Specialists top list

Several trends emerged in the information that became available. In particular, orthopedics, ophthalmology and spinal care placed highly on the list for Minnesota doctors.

Seven of the 20 most highly paid doctors on the list work at the Twin Cities Spine Center, on the campus of Abbott Northwestern Hospital in south Minneapolis. A spokesperson with the spine center didn't return calls for comment.

The highest-compensated Minnesota doctor in the database is an orthopedic surgeon and inventor. Dr. Daniel Berry, a former department chair at the Mayo Clinic in Rochester, received a total of $911,745 in industry payments.

The money came primarily from two royalty payments of more than $400,000 each that he received for his work in inventing a new technology that helps artificial-hip devices bond better with bone.

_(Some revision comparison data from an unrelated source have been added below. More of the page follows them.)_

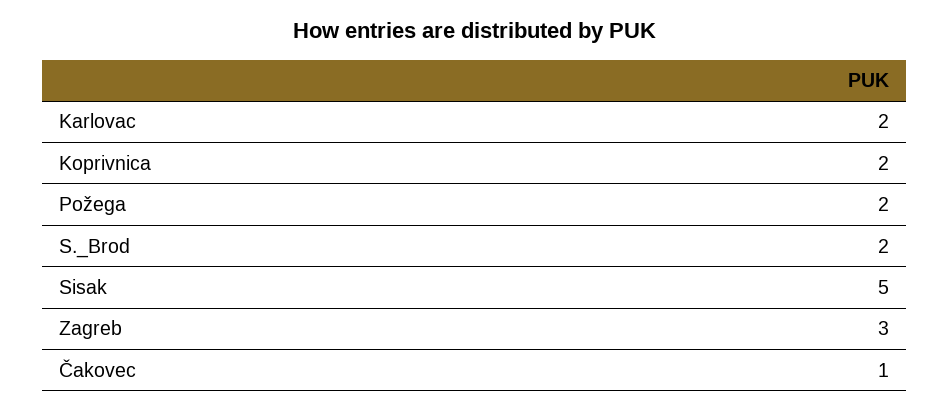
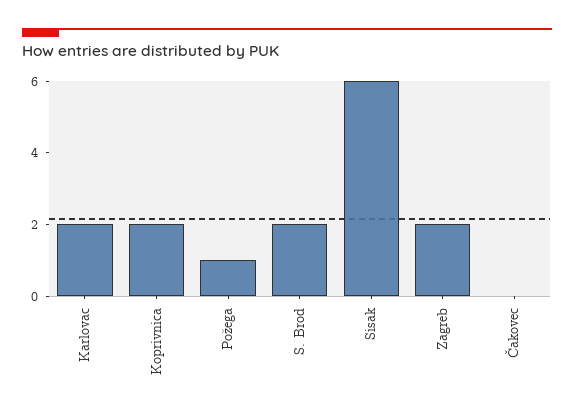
  {
    "Karlovac": 2,
    "Koprivnica": 2,
-   "Požega": 2,
+   "Požega": 1,
    "S._Brod": 2,
-   "Sisak": 5,
+   "Sisak": 6,
-   "Zagreb": 3,
+   "Zagreb": 2,
-   "Čakovec": 1
+   "Čakovec": 0
  }

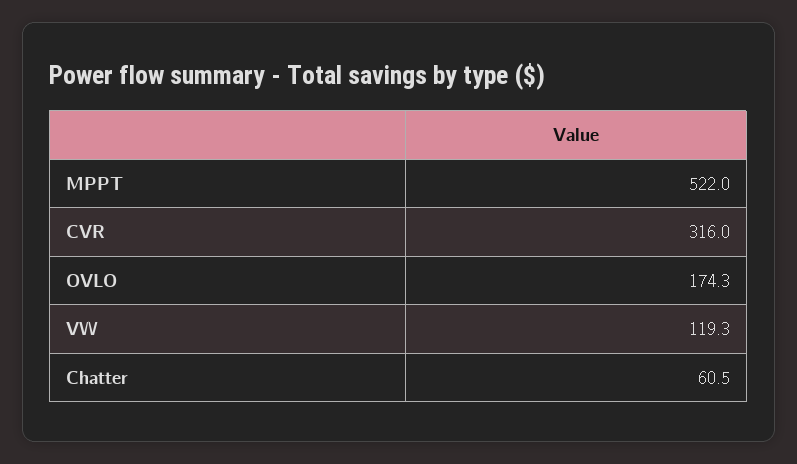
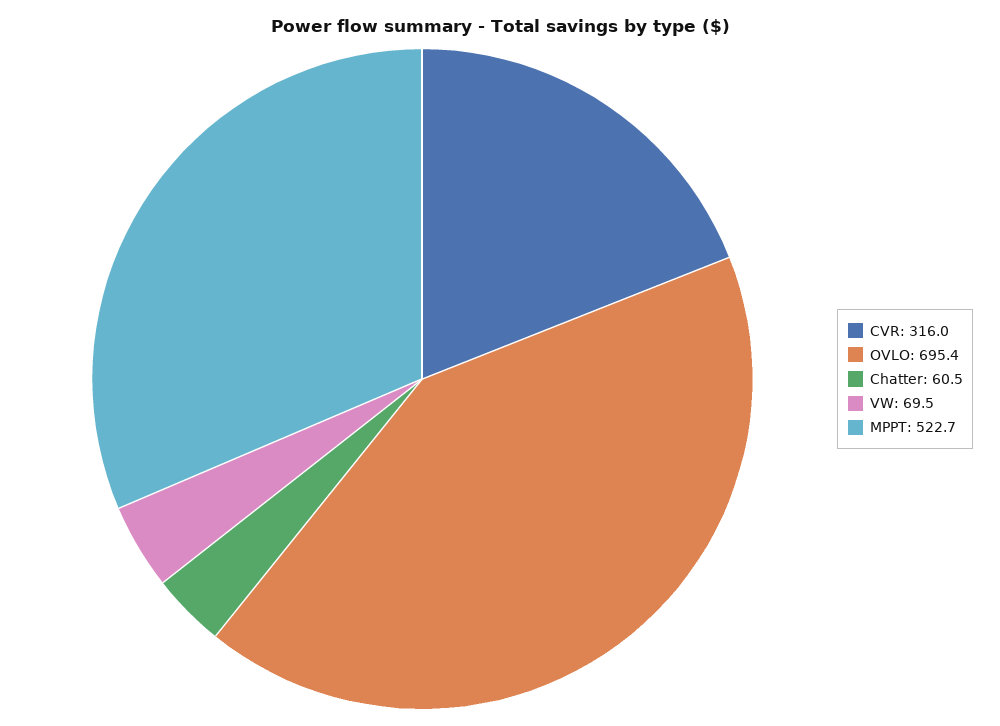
  {
-   "MPPT": 522,
+   "MPPT": 522.7,
    "CVR": 316,
-   "OVLO": 174.3,
+   "OVLO": 695.4,
-   "VW": 119.3,
+   "VW": 69.5,
    "Chatter": 60.5
  }

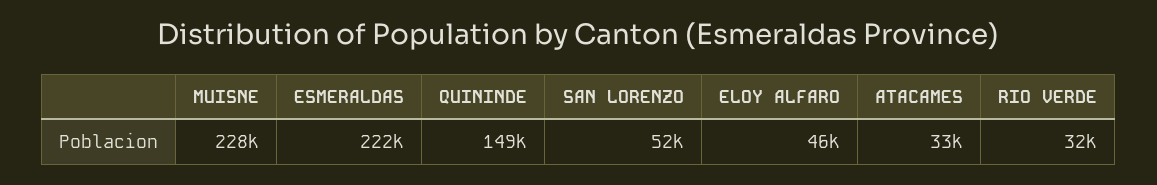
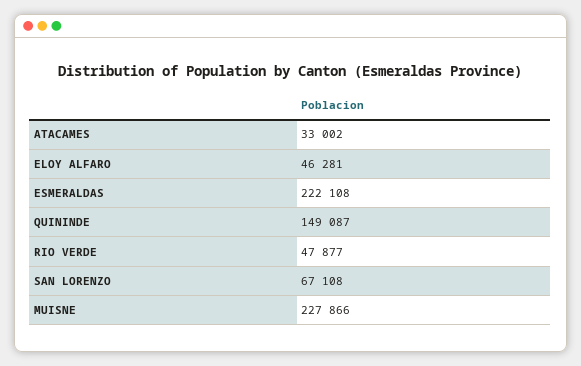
  {
    "MUISNE": 227866,
    "ESMERALDAS": 222108,
    "QUININDE": 149087,
-   "SAN LORENZO": 52000,
+   "SAN LORENZO": 67108,
    "ELOY ALFARO": 46281,
    "ATACAMES": 33002,
-   "RIO VERDE": 32000
+   "RIO VERDE": 47877
  }

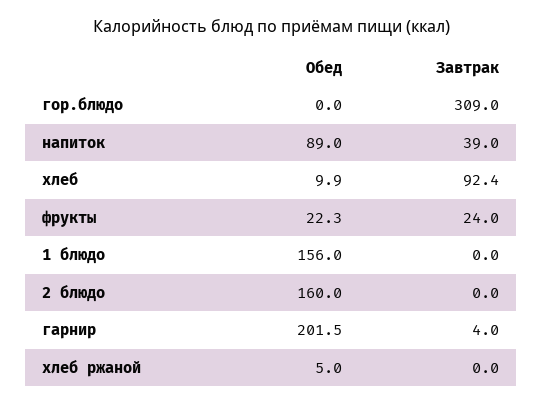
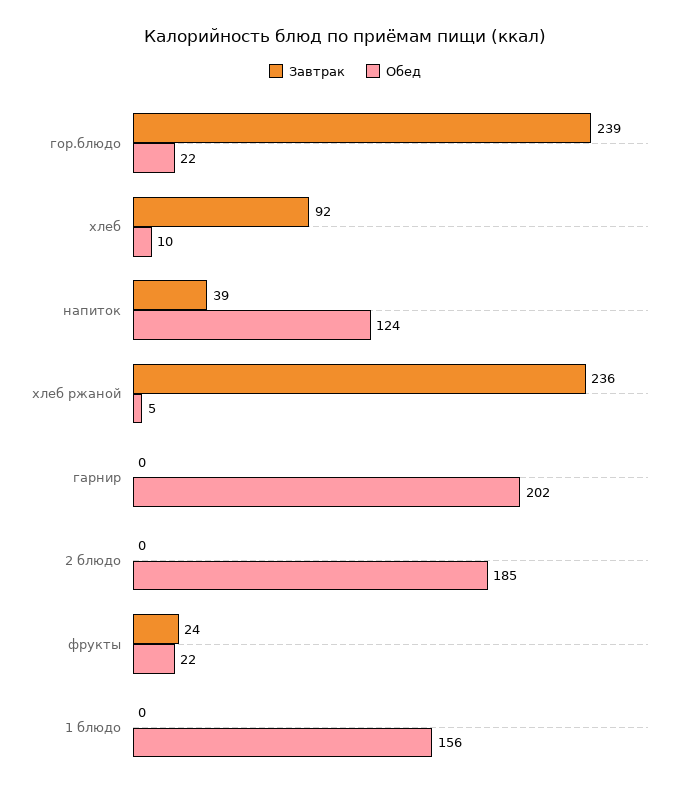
  {
    "Обед": {
-     "гор.блюдо": 0,
+     "гор.блюдо": 22,
-     "напиток": 89,
+     "напиток": 124,
      "хлеб": 9.9,
      "фрукты": 22.3,
      "1 блюдо": 156,
-     "2 блюдо": 160,
+     "2 блюдо": 185,
      "гарнир": 201.5,
      "хлеб ржаной": 5
    },
    "Завтрак": {
-     "гор.блюдо": 309,
+     "гор.блюдо": 239,
      "напиток": 39,
      "хлеб": 92.4,
      "фрукты": 24,
      "1 блюдо": 0,
      "2 блюдо": 0,
-     "гарнир": 4,
+     "гарнир": 0,
-     "хлеб ржаной": 0
+     "хлеб ржаной": 236
    }
  }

Like many doctors, Berry was only allowed to collect a fraction of the total that was reported given to him in the database. The royalty payments from Johnson & Johnson's DePuy Synthes division, which makes orthopedic devices, went directly to Mayo, which was required by law to share a fraction of the money with Berry. The system doesn't collect royalties on devices invented at Mayo and used on the health system's own patients.

"Relationships with industry are very common, and Mayo encourages and supports relationships with many companies," said Dr. Richard Ehman, vice chairman of the conflict-of-interest review board at Mayo. "We have policies that make sure they are the right kinds of relationships."

Conflict policies

Both Mayo and the University of Minnesota — which employs three of the state's 20 highest compensated doctors in the database — have policies that prohibit a researcher from working as principal investigator of a clinical study if they're also receiving money from the manufacturer.

The university requires about 10,000 staff members to fill out conflict-of-interest disclosures. Typically, several dozen of them rise to the level of requiring formal plans to mitigate the potential for bias, said Lynn Zentner, director of institutional compliance at the university.

Asked whether university officials have double-checked last week's disclosures against the forms filled out by staff members, Zentner said, "We are the midst of that right now."

Lindstrom, the surgeon-inventor at Minnesota Eye Consultants, said he's a longtime proponent of transparency. He said he always discloses the companies that pay him before he gives speeches, and the clinic is assiduous in making sure that patients are told when they're getting therapies involving companies that pay him.

"I think it's fine. I'm personally quite open about it," he said. "This is an area that is a bit in flux. It can be a challenge to know what is the ideal way to manage these kinds of conflicts, but starting with disclosure is appropriate."